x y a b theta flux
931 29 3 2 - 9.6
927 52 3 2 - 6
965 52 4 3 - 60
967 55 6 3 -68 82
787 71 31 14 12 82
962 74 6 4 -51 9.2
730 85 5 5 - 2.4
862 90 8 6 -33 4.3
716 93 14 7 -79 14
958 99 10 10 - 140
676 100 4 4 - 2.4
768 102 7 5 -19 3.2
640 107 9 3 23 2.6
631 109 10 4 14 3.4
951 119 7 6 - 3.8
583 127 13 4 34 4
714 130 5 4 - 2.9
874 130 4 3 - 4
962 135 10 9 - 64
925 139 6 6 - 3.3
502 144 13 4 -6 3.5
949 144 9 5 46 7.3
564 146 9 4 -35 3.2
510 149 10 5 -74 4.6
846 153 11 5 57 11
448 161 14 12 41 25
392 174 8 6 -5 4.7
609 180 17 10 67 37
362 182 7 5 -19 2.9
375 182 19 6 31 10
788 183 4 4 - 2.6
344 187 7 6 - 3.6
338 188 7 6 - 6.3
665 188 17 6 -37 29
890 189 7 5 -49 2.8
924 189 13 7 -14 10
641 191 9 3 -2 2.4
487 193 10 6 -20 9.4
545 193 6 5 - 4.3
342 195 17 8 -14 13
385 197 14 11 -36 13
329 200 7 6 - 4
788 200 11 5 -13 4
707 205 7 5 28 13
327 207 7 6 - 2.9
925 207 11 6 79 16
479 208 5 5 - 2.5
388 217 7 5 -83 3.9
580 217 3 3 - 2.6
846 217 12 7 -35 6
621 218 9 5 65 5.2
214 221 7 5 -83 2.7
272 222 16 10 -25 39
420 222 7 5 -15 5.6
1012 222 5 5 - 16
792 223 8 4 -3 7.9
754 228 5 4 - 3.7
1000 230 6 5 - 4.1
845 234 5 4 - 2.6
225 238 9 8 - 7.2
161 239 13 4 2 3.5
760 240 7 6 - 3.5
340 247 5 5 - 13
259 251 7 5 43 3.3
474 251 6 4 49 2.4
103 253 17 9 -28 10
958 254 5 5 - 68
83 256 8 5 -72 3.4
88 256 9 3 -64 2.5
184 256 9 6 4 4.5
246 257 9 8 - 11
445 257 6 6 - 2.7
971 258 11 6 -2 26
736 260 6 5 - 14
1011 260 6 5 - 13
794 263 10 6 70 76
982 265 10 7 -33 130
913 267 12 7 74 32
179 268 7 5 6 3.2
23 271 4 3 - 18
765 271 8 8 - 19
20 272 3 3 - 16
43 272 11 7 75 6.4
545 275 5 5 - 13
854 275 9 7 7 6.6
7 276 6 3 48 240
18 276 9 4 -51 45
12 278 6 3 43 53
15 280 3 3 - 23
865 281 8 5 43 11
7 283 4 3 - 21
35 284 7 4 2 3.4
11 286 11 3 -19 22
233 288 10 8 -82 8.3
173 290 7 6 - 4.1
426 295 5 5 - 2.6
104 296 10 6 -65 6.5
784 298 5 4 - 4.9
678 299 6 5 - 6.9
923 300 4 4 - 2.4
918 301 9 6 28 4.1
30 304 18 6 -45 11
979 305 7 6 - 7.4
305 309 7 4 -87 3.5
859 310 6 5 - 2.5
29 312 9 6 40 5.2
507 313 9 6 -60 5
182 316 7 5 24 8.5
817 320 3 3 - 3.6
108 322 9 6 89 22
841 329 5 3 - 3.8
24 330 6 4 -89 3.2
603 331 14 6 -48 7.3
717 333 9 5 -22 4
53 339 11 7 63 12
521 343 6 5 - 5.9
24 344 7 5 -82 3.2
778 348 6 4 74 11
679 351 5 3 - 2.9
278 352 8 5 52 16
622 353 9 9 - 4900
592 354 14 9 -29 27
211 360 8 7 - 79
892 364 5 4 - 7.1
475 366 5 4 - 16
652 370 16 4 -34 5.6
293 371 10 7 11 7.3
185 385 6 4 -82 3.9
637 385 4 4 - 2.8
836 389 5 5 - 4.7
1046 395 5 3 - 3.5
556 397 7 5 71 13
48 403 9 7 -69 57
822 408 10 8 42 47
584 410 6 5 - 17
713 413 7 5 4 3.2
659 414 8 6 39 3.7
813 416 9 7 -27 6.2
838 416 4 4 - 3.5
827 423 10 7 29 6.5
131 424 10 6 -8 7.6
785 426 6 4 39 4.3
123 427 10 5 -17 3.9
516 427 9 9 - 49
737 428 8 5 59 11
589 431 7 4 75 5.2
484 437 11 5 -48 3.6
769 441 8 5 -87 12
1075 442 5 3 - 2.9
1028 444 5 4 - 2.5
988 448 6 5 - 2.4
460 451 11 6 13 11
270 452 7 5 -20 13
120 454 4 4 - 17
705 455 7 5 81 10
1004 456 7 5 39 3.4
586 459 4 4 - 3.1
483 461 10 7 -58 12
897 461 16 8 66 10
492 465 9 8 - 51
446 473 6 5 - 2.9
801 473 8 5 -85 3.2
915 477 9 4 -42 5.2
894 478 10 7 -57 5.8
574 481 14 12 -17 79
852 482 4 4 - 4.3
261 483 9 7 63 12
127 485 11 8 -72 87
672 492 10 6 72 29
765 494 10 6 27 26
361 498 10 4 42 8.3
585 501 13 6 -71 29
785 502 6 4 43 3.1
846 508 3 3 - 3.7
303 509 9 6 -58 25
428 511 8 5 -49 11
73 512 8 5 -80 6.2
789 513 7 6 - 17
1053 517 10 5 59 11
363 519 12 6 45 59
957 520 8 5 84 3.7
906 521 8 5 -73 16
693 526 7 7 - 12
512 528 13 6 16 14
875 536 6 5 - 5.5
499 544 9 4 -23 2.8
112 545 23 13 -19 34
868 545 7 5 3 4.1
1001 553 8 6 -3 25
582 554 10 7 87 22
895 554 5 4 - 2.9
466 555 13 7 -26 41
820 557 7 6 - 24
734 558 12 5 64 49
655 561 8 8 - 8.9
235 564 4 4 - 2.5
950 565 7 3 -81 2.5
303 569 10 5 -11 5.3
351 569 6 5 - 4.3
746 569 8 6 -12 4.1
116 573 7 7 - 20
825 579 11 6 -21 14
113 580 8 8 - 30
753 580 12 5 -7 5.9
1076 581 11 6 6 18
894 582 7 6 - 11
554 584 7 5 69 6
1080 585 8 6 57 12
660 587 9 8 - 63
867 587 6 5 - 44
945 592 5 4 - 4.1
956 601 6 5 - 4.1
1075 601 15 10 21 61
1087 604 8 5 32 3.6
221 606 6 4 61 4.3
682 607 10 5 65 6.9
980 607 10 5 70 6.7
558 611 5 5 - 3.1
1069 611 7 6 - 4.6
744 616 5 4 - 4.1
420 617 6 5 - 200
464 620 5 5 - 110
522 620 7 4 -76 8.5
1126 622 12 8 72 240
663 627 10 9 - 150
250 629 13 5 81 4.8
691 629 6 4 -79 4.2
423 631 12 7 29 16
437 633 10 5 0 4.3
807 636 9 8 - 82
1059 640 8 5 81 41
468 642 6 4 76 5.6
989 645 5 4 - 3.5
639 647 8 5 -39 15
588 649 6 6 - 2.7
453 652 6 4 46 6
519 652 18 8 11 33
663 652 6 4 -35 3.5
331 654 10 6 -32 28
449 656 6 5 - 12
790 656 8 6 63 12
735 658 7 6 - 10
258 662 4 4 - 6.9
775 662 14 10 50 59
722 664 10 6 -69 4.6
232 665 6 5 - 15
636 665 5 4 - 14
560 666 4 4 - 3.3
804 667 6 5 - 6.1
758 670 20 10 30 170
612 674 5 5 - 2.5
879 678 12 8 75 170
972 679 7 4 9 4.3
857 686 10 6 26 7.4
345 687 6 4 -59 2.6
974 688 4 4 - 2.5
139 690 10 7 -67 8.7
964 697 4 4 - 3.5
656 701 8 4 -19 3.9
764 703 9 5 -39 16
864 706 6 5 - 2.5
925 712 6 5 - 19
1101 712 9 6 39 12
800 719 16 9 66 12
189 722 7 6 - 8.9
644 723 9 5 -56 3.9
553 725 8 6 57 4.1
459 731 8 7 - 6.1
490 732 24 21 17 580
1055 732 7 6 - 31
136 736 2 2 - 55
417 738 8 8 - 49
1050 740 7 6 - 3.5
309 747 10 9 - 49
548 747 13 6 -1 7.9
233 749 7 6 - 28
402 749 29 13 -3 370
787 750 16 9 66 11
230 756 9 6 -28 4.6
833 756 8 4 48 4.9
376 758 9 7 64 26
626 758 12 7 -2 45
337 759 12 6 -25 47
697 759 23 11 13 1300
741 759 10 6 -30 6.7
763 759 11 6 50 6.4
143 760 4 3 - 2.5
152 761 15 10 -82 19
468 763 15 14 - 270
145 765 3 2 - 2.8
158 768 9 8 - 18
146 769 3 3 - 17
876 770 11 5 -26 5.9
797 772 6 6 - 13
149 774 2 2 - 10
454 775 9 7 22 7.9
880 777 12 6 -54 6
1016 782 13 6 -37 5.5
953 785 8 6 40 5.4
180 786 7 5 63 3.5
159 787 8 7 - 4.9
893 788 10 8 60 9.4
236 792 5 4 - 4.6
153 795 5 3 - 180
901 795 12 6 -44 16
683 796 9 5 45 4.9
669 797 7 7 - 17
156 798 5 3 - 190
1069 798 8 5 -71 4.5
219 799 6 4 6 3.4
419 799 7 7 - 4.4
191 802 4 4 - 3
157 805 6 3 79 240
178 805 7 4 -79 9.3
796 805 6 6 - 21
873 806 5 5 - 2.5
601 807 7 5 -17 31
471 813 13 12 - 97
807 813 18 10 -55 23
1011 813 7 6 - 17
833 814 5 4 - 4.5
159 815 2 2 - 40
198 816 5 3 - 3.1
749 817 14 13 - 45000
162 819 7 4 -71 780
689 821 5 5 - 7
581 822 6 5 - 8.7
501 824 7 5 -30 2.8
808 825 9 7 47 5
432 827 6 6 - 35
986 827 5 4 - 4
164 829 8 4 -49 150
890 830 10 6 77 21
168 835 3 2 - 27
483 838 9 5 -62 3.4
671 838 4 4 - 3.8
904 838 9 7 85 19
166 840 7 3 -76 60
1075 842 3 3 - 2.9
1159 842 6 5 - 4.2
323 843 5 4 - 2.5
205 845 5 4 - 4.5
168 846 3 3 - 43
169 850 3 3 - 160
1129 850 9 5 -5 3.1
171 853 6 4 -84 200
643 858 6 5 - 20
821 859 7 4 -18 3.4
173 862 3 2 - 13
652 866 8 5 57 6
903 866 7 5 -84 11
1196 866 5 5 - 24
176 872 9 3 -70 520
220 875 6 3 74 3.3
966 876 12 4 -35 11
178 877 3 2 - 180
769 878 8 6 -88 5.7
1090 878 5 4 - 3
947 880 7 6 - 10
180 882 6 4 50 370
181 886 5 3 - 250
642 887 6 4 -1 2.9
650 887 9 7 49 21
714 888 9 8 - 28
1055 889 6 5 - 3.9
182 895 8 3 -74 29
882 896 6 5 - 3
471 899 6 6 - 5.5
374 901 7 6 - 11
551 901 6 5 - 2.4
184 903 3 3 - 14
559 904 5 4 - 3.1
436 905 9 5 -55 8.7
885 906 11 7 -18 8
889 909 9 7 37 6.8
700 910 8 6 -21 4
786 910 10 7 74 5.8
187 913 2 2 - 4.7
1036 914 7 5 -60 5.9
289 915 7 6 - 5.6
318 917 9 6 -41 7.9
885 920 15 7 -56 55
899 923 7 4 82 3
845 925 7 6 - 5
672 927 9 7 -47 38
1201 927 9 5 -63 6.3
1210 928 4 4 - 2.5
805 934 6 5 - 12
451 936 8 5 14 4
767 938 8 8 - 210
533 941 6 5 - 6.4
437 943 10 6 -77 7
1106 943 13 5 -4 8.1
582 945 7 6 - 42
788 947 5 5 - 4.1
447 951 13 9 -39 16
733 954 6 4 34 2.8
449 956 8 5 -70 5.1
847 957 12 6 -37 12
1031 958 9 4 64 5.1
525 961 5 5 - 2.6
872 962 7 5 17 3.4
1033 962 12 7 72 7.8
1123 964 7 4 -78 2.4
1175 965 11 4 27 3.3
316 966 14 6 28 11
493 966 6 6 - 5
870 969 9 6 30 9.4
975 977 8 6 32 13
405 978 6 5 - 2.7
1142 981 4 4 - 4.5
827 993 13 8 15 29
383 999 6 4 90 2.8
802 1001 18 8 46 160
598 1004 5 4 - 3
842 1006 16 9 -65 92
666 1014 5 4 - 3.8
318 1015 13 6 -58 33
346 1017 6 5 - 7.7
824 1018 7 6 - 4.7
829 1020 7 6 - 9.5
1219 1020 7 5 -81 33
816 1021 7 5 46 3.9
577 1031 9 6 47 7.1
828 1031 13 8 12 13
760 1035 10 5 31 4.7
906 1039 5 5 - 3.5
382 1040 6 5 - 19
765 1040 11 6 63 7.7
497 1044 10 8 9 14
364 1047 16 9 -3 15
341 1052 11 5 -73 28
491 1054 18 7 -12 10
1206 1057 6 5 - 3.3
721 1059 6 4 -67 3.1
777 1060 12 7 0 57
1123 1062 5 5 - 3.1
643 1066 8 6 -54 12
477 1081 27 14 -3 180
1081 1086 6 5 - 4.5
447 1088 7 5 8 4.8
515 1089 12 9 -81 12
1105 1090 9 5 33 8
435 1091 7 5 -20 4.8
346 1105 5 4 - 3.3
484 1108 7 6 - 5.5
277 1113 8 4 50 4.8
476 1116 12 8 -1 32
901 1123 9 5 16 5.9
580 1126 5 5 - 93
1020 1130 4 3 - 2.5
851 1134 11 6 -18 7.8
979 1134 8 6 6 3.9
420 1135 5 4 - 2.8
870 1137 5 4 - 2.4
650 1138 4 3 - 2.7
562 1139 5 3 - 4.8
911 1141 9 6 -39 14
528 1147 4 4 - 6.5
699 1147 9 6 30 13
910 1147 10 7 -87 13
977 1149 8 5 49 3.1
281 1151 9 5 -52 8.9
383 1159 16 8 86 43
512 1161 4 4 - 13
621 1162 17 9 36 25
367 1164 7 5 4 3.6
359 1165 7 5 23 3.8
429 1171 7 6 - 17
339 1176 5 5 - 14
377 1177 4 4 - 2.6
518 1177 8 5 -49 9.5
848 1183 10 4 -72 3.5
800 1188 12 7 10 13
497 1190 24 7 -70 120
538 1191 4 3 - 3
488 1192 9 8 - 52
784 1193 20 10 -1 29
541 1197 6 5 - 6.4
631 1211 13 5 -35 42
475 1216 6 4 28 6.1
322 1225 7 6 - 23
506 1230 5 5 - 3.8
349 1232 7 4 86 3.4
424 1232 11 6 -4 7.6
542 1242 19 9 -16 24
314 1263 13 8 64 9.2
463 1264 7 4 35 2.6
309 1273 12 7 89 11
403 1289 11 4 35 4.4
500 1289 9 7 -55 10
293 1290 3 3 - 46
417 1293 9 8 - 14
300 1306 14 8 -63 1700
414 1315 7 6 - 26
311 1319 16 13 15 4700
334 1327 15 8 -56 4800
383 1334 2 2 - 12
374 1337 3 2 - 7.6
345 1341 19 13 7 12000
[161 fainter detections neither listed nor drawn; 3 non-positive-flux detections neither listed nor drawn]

---

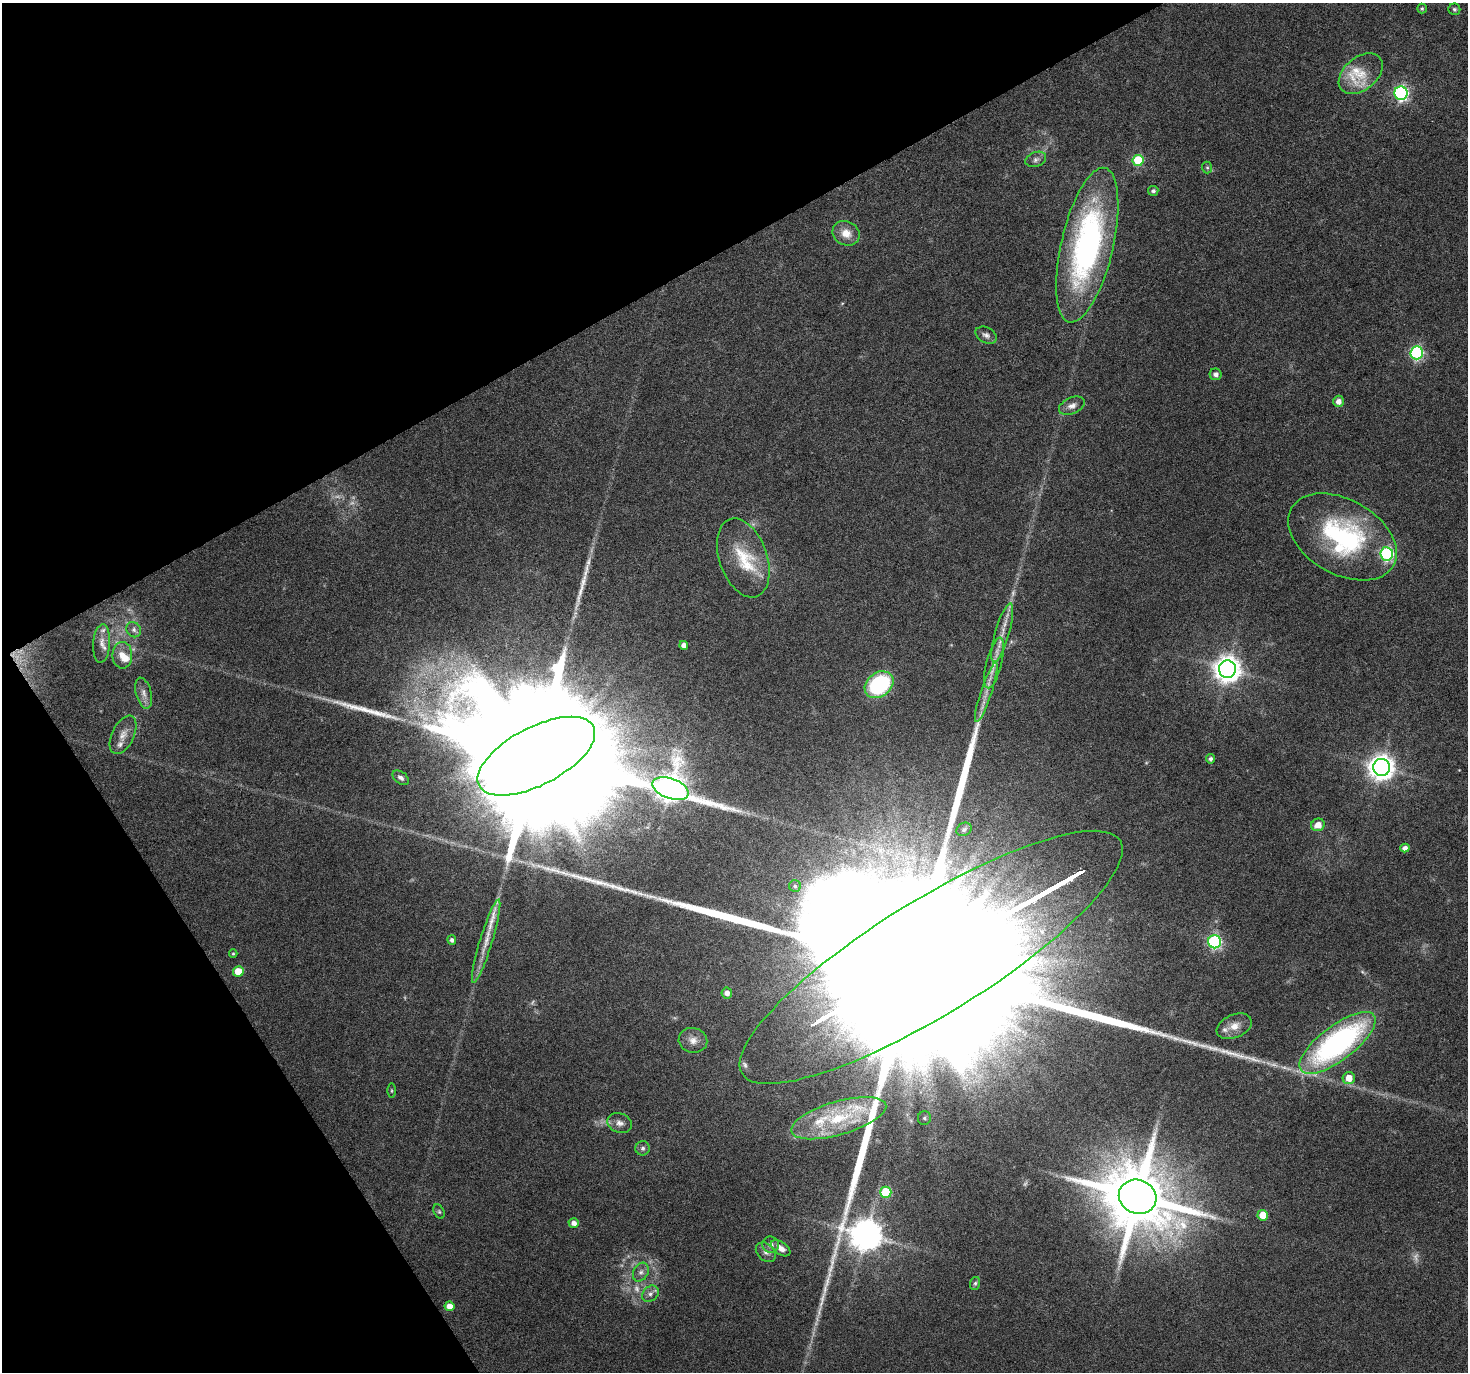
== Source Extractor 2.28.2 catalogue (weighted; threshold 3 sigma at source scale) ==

== WORK TO COMPLETE ==
Render the lines from the line containing "x y a b theta flux" to the line containing "982 265 10 7 -33 130", both included, as a JSON list of strings with one string per line and blank lines omitted.

== SOLVED PROBLEM ==
[
  "x y a b theta flux",
  "931 29 3 2 - 9.6",
  "927 52 3 2 - 6",
  "965 52 4 3 - 60",
  "967 55 6 3 -68 82",
  "787 71 31 14 12 82",
  "962 74 6 4 -51 9.2",
  "730 85 5 5 - 2.4",
  "862 90 8 6 -33 4.3",
  "716 93 14 7 -79 14",
  "958 99 10 10 - 140",
  "676 100 4 4 - 2.4",
  "768 102 7 5 -19 3.2",
  "640 107 9 3 23 2.6",
  "631 109 10 4 14 3.4",
  "951 119 7 6 - 3.8",
  "583 127 13 4 34 4",
  "714 130 5 4 - 2.9",
  "874 130 4 3 - 4",
  "962 135 10 9 - 64",
  "925 139 6 6 - 3.3",
  "502 144 13 4 -6 3.5",
  "949 144 9 5 46 7.3",
  "564 146 9 4 -35 3.2",
  "510 149 10 5 -74 4.6",
  "846 153 11 5 57 11",
  "448 161 14 12 41 25",
  "392 174 8 6 -5 4.7",
  "609 180 17 10 67 37",
  "362 182 7 5 -19 2.9",
  "375 182 19 6 31 10",
  "788 183 4 4 - 2.6",
  "344 187 7 6 - 3.6",
  "338 188 7 6 - 6.3",
  "665 188 17 6 -37 29",
  "890 189 7 5 -49 2.8",
  "924 189 13 7 -14 10",
  "641 191 9 3 -2 2.4",
  "487 193 10 6 -20 9.4",
  "545 193 6 5 - 4.3",
  "342 195 17 8 -14 13",
  "385 197 14 11 -36 13",
  "329 200 7 6 - 4",
  "788 200 11 5 -13 4",
  "707 205 7 5 28 13",
  "327 207 7 6 - 2.9",
  "925 207 11 6 79 16",
  "479 208 5 5 - 2.5",
  "388 217 7 5 -83 3.9",
  "580 217 3 3 - 2.6",
  "846 217 12 7 -35 6",
  "621 218 9 5 65 5.2",
  "214 221 7 5 -83 2.7",
  "272 222 16 10 -25 39",
  "420 222 7 5 -15 5.6",
  "1012 222 5 5 - 16",
  "792 223 8 4 -3 7.9",
  "754 228 5 4 - 3.7",
  "1000 230 6 5 - 4.1",
  "845 234 5 4 - 2.6",
  "225 238 9 8 - 7.2",
  "161 239 13 4 2 3.5",
  "760 240 7 6 - 3.5",
  "340 247 5 5 - 13",
  "259 251 7 5 43 3.3",
  "474 251 6 4 49 2.4",
  "103 253 17 9 -28 10",
  "958 254 5 5 - 68",
  "83 256 8 5 -72 3.4",
  "88 256 9 3 -64 2.5",
  "184 256 9 6 4 4.5",
  "246 257 9 8 - 11",
  "445 257 6 6 - 2.7",
  "971 258 11 6 -2 26",
  "736 260 6 5 - 14",
  "1011 260 6 5 - 13",
  "794 263 10 6 70 76",
  "982 265 10 7 -33 130"
]